→ **Aim of the exercise**: Could you copy out every line of the data where the word "index" occurs?

::: Input data :::

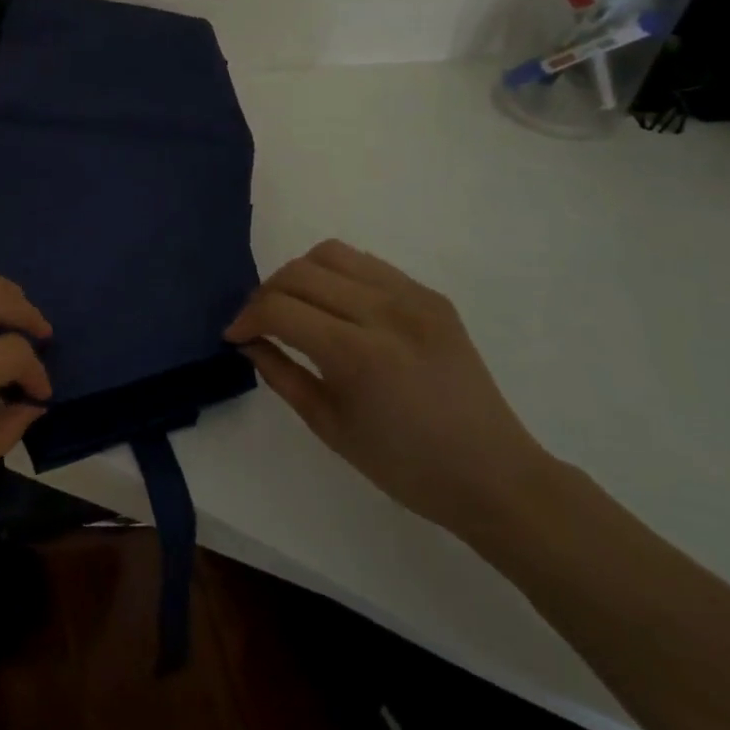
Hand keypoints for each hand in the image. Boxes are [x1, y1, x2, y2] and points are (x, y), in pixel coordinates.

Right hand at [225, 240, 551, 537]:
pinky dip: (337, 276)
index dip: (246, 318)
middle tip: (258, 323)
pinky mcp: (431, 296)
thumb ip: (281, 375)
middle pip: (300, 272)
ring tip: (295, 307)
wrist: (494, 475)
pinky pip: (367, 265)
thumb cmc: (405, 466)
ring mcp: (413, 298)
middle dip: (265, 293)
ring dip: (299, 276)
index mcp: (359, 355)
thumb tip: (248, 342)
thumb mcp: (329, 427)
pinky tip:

:::
::: Input data :::

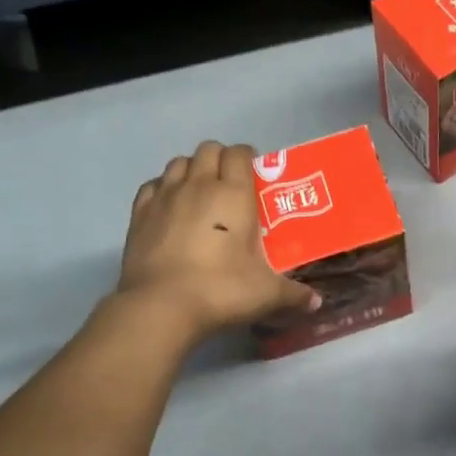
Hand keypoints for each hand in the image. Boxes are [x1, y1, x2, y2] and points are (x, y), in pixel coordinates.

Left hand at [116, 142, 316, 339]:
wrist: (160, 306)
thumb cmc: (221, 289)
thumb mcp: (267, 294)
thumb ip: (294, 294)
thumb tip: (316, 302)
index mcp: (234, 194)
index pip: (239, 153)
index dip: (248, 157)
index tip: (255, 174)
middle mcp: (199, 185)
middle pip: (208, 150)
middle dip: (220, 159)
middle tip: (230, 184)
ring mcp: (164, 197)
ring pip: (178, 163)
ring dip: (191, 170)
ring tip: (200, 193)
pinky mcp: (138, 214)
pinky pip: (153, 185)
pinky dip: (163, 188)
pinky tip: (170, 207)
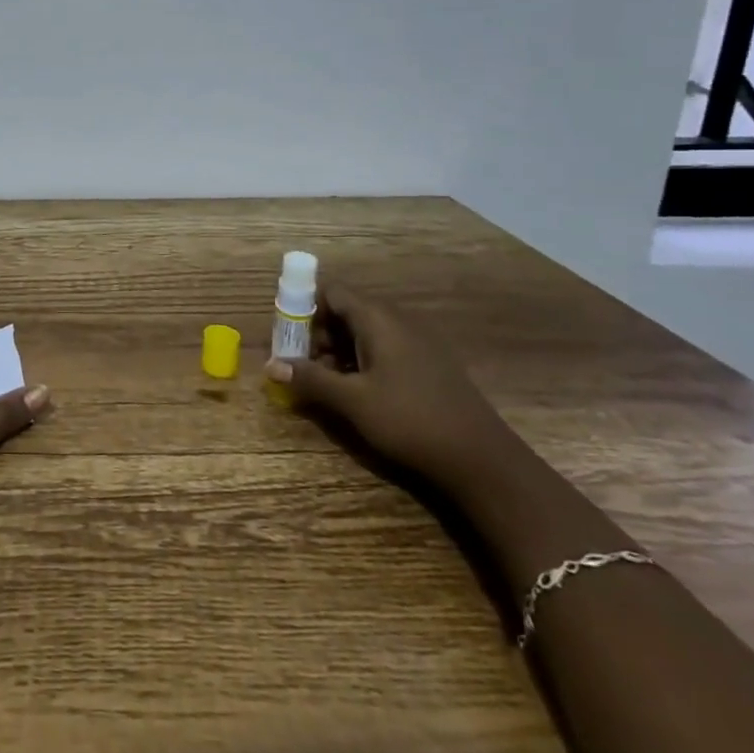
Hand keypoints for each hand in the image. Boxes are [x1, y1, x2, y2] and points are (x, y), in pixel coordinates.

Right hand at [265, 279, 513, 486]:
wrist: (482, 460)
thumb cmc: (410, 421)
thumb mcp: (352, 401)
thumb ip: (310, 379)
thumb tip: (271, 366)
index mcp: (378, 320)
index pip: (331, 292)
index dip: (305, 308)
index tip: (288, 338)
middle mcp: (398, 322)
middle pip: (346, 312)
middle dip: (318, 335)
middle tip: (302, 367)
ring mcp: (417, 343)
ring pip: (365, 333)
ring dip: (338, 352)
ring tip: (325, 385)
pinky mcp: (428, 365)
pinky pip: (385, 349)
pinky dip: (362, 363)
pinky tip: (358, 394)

:::

→ **Written solution**:
index dip: (246, 318)
index mcp: (359, 355)
index mcp: (234, 194)
index pip: (239, 153)
index dip: (248, 157)
index tip: (255, 174)
index mcp: (378, 320)
index pip: (331, 292)
index dip: (305, 308)
index tip: (288, 338)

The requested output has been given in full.